At this time I was involved in a program of reconstruction for a community in an
area northeast of San Salvador, El Salvador. We organized a ‘special relationship’
between the City of Calgary, Alberta, Canada, and the Municipality of Cinquera
in the province of Cabañas, El Salvador. The municipality consisted of a group of
towns and villages that had been devastated during the years of war. We funded
several projects, including the construction of latrines, a workshop, and the
rebuilding of their school. Their school had been bombed. We also organized (and
drove) a caravan of four trucks loaded with educational and medical supplies for
the people there.
My art became an integral part of my work in Central America.
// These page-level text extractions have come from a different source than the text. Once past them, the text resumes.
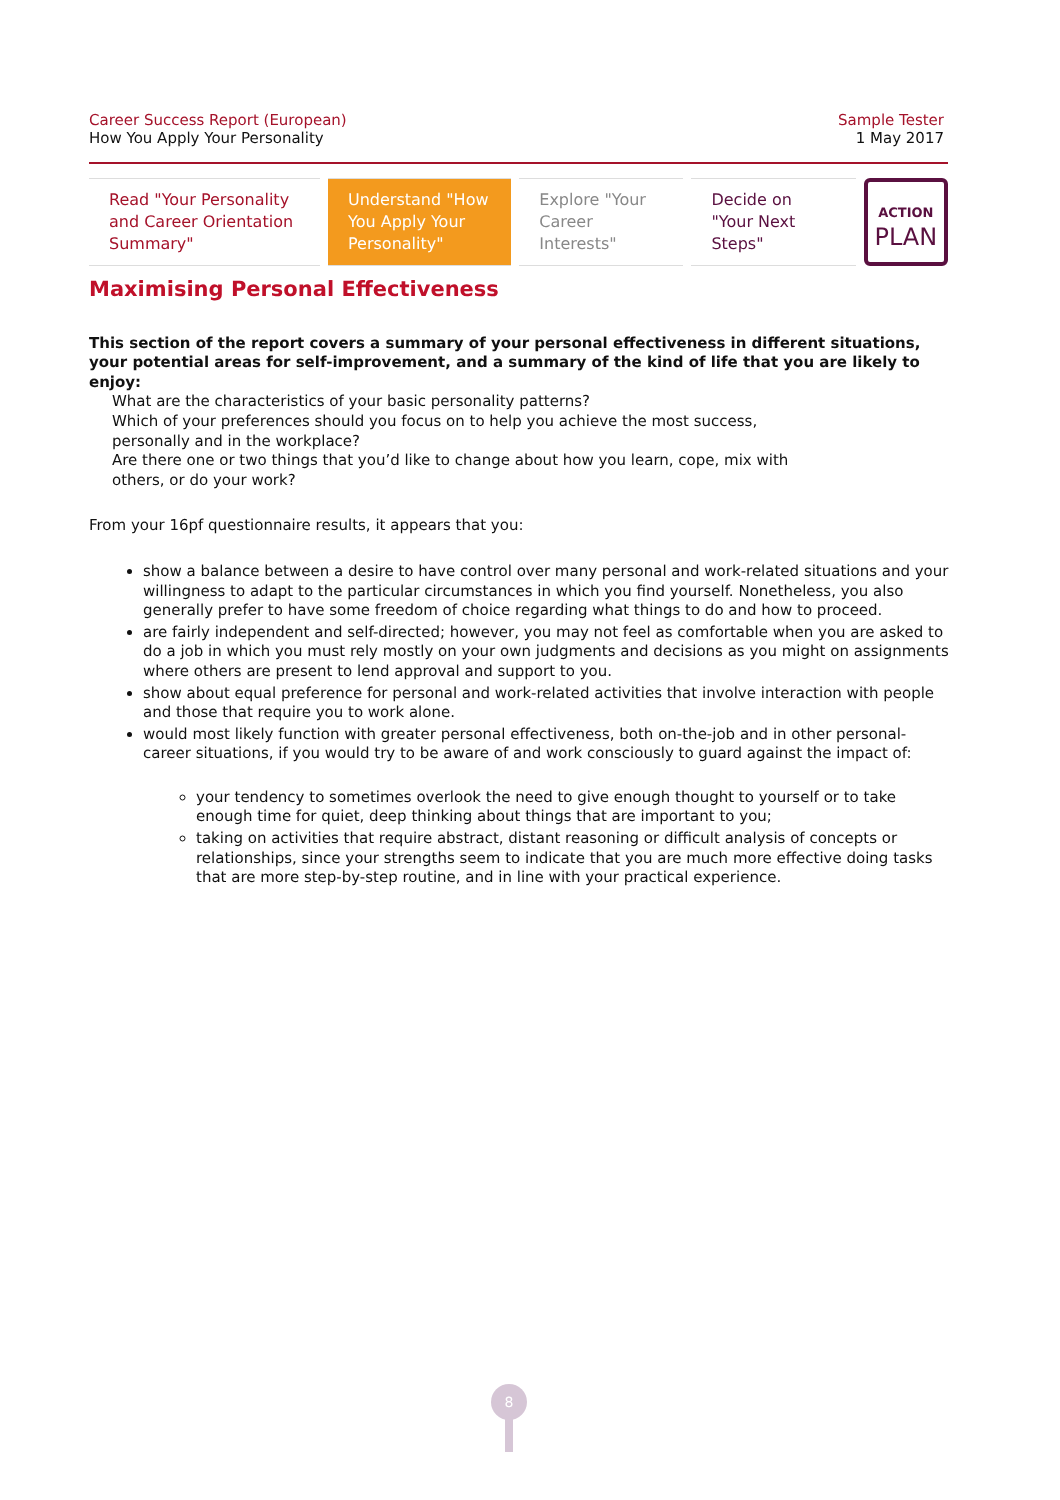Career Success Report (European)
How You Apply Your Personality
Sample Tester
1 May 2017
Read "Your Personality and Career Orientation Summary"
Understand "How You Apply Your Personality"
Explore "Your Career Interests"
Decide on "Your Next Steps"
ACTION
PLAN
Maximising Personal Effectiveness
This section of the report covers a summary of your personal effectiveness in different situations, your potential areas for self-improvement, and a summary of the kind of life that you are likely to enjoy:
What are the characteristics of your basic personality patterns?
Which of your preferences should you focus on to help you achieve the most success, personally and in the workplace?
Are there one or two things that you’d like to change about how you learn, cope, mix with others, or do your work?
From your 16pf questionnaire results, it appears that you:
show a balance between a desire to have control over many personal and work-related situations and your willingness to adapt to the particular circumstances in which you find yourself. Nonetheless, you also generally prefer to have some freedom of choice regarding what things to do and how to proceed.
are fairly independent and self-directed; however, you may not feel as comfortable when you are asked to do a job in which you must rely mostly on your own judgments and decisions as you might on assignments where others are present to lend approval and support to you.
show about equal preference for personal and work-related activities that involve interaction with people and those that require you to work alone.
would most likely function with greater personal effectiveness, both on-the-job and in other personal-career situations, if you would try to be aware of and work consciously to guard against the impact of:
your tendency to sometimes overlook the need to give enough thought to yourself or to take enough time for quiet, deep thinking about things that are important to you;
taking on activities that require abstract, distant reasoning or difficult analysis of concepts or relationships, since your strengths seem to indicate that you are much more effective doing tasks that are more step-by-step routine, and in line with your practical experience.
8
An ARTBANK
review of the painting Cólera Diagonal, published in New York, February 1993,
states, “Marlie Burton-Roche thinks big and paints big, the scale of her abstract
paintings paralleling the larger social issues that she is very much concerned
with. Although Ms. Burton-Roche uses figurative imagery, bent by a decided
biomorphic vocabulary of the surrealistic tradition, her paintings read on first
encounter as abstract paintings that dwarf the viewer with amorphous forms and
sensually stained areas of color. The drama at first unfolds as a visual one, then
as figurative images are discerned, a narrative one becomes recognizable. The
narrative is a psychic one and the viewer is invited to construct personal meaning.
But Burton-Roche brings us back to universals, that fittingly enough, given the
competing abstract format, defy literal interpretation.”